> _What is being asked_
State how many lines of the records contain the string "media", treating uppercase and lowercase letters as distinct, and give only the number.
┄┄┄┄┄┄┄┄┄┄
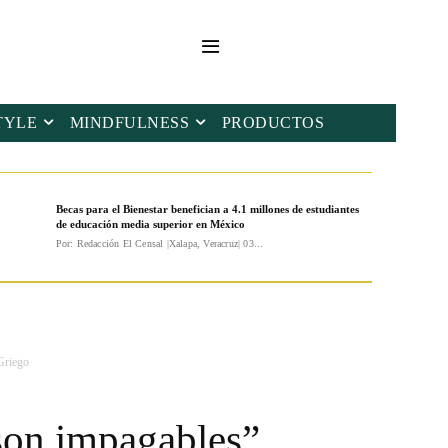
TYLE
MINDFULNESS
PRODUCTOS
Becas para el Bienestar benefician a 4.1 millones de estudiantes
de educación media superior en México
Por: Redacción El Censal |Xalapa, Veracruz| 03...
Griego
son impagables”,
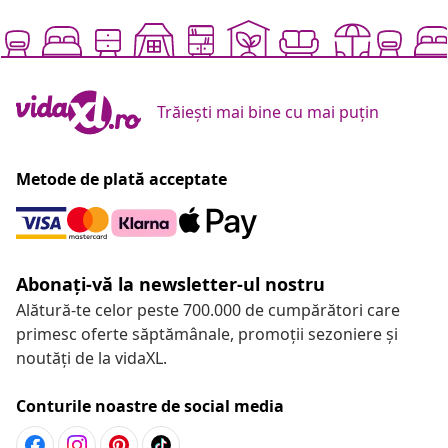
Trăiești mai bine cu mai puțin
Metode de plată acceptate
Abonați-vă la newsletter-ul nostru
Alătură-te celor peste 700.000 de cumpărători care
primesc oferte săptămânale, promoții sezoniere și
noutăți de la vidaXL.
Conturile noastre de social media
┄┄┄┄┄┄┄┄┄┄
> _Your solution_
2